2. Arrangement for imparting education to the students based upon Indian culture and philosophy.
3. Arranging for appropriate programmes for physical, mental, spiritual and moral education to the students.
4. Arrangement of schools, hostels, library, auditoriums and playgrounds for the students. Running a school in the name of S.D. Modern Public
Secondary School at Hansi from Class 6th to Class Plus 2 for achieving objects at 1 to 4 mentioned aforesaid.
5. Purchase of land for running the school, raising building thereon and for promoting land in the premises of Sanatan Dharam Kanya High School,
Hansi and raising building thereon as per the terms and development work thereon on the various properties of society from time to time and repair
thereof, changing structures as per requirement of the building, extension of the buildings and doing all related works from time to time. Selling the
movable and immovable properties of the society as per requirement and distribution of the money received and forming society etc.
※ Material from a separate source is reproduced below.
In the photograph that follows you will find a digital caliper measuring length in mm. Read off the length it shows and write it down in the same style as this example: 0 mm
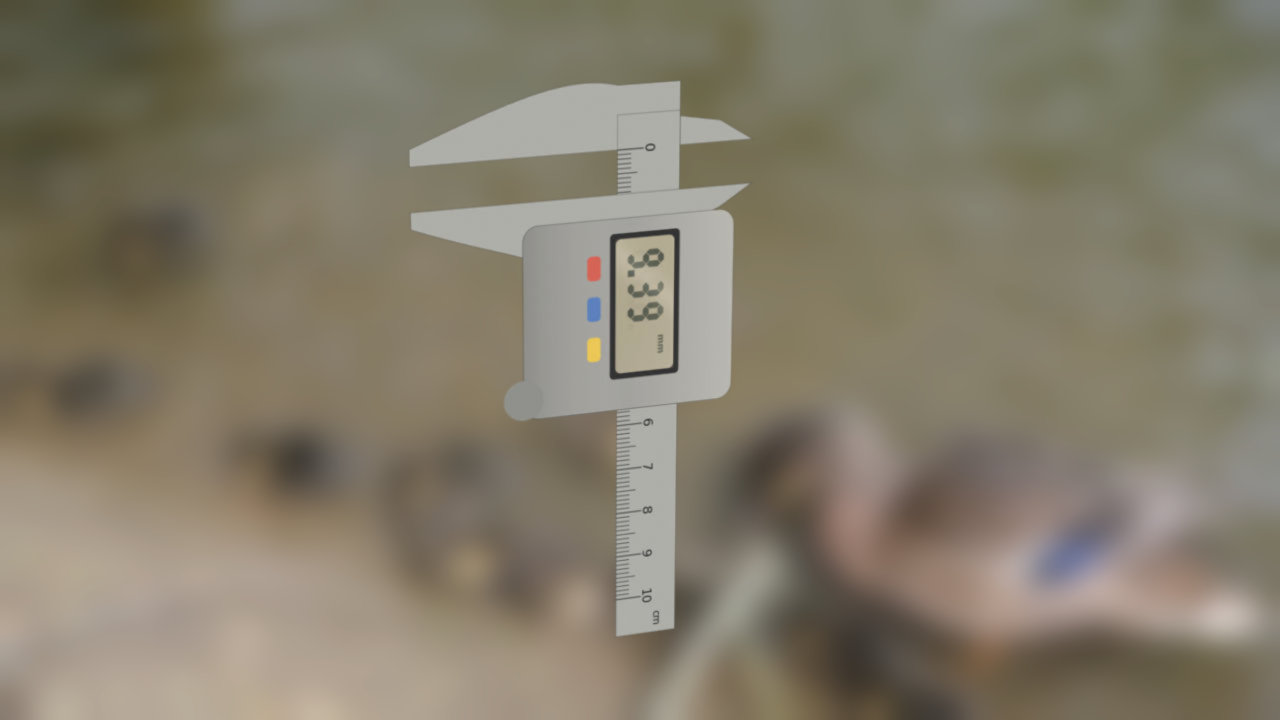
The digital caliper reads 9.39 mm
6. On the land obtained from Sanatan Dharam Kanya High School, Hansi and building raised therein including its extension shall not be sold off nor
given on rent or lease nor it will be used for residential purpose.
7. Providing free education and residence to poor children and helping them economically.
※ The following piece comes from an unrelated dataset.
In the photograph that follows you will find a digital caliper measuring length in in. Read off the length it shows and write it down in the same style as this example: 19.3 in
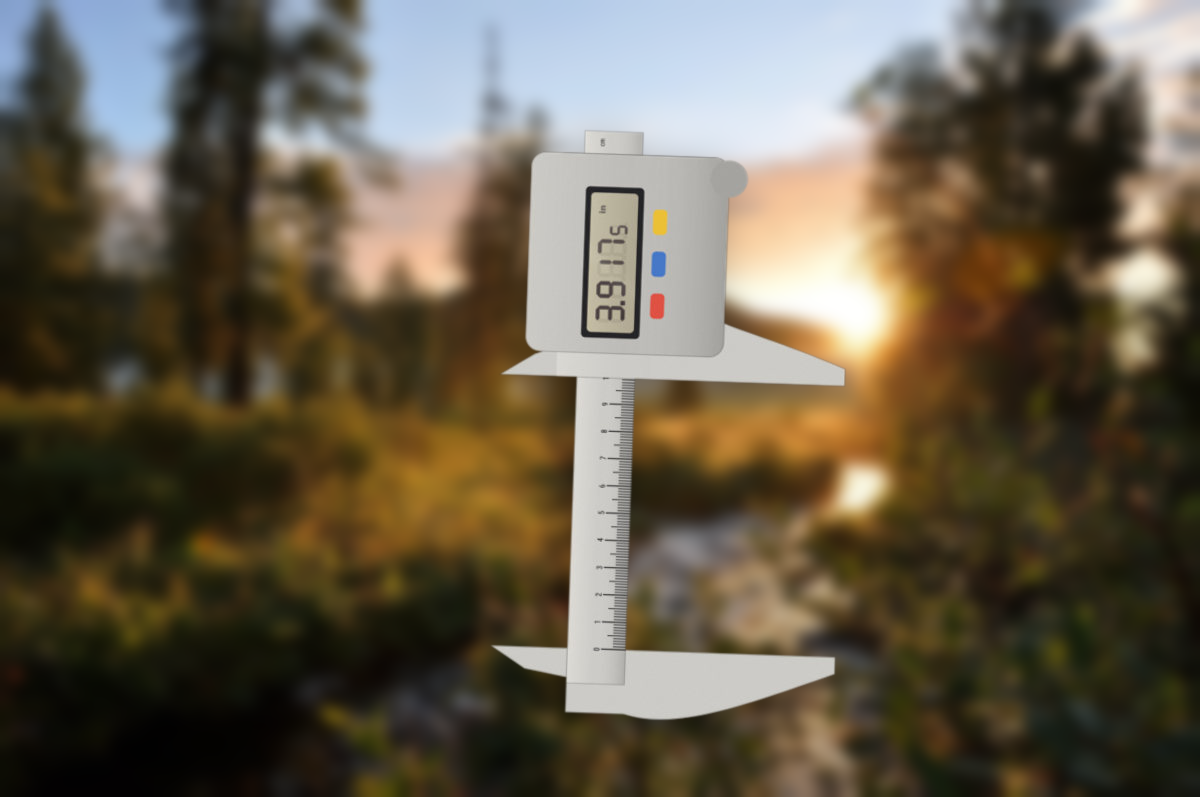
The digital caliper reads 3.9175 in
8. Providing scholarships to bright students.
9. Using the income and funds of the society for the objectives of the society.
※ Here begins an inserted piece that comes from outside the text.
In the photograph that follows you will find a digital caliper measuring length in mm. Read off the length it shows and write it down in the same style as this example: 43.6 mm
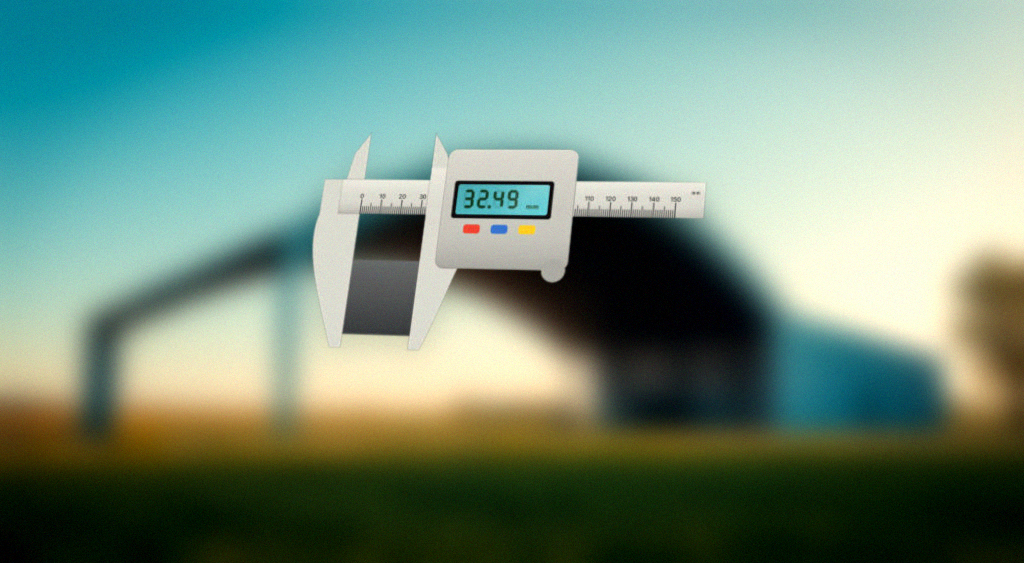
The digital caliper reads 32.49 mm
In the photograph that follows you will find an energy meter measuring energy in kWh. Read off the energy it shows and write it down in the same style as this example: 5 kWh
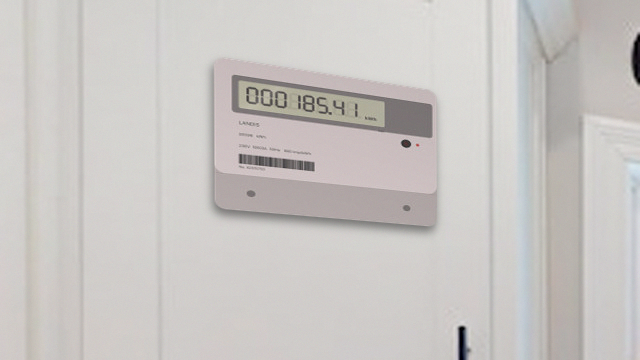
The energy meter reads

10. Helping the working organisations as per objectives of the society.
11. Collecting the money from public as donations for achieving of objects of the society. Obtaining grant and aids from Central Government, State
Government, other Government, semi-Government and other organisations.
12. The income, funds and property of the society would be used for the purposes of society only and no member or office bearer of the society
would take any dividend, bonus or benefit in direct or indirect manner. In case the society is wound up, then all the properties, receivables and
payables of the society shall be passed on to a society who has similar aims and objects or would be passed on to Central Government or
Haryana State Government
13. As per s. 2 of the Societies Registration Act, 1860 (as amended by the Punjab Act, 1957), the working the society has been entrusted to the
following founder members of the society whose names, addresses, profession and designation are given hereunder.....
10. A perusal of the above aims and objects goes to show that the society which was running two schools from Class VI to +2 was devoted solely
for the purpose of education and development work of the said society and as per cl. (6) it was further provided that land shall not be sold off nor
used for residential purposes. Thus, the reasoning given by the respondent on this account is also perverse. The respondent has not taken into
account that it has failed to record a finding that the accumulation of surplus of more than 15 per cent of the income is accumulated on or after the
1st day of April, 2002, the period of accumulation of the amount exceeding 15 per cent of its income has not exceeded five years and, thus, the
petitioner-assessee is not entitled for the said exemption.
11. In view of above, both the writ petitions are allowed and the impugned orders declining the application for exemption under s. 10(23C)(vi) of
the Act are quashed. Respondent is directed to redecide the said issue by keeping in mind the principles laid down in case of Pinegrove
International Charitable Trust (supra) and the earlier order dt. 29th Jan., 2010 passed in Civil Writ Petn. No. 858 of 2009 and other connected
petitions including the petitioner''s writ petition being Civil Writ Petn. No. 8258 of 2009 for the asst. yrs. 2005-06 to 2008-09. A photocopy of
this order be placed on the file of the connected case.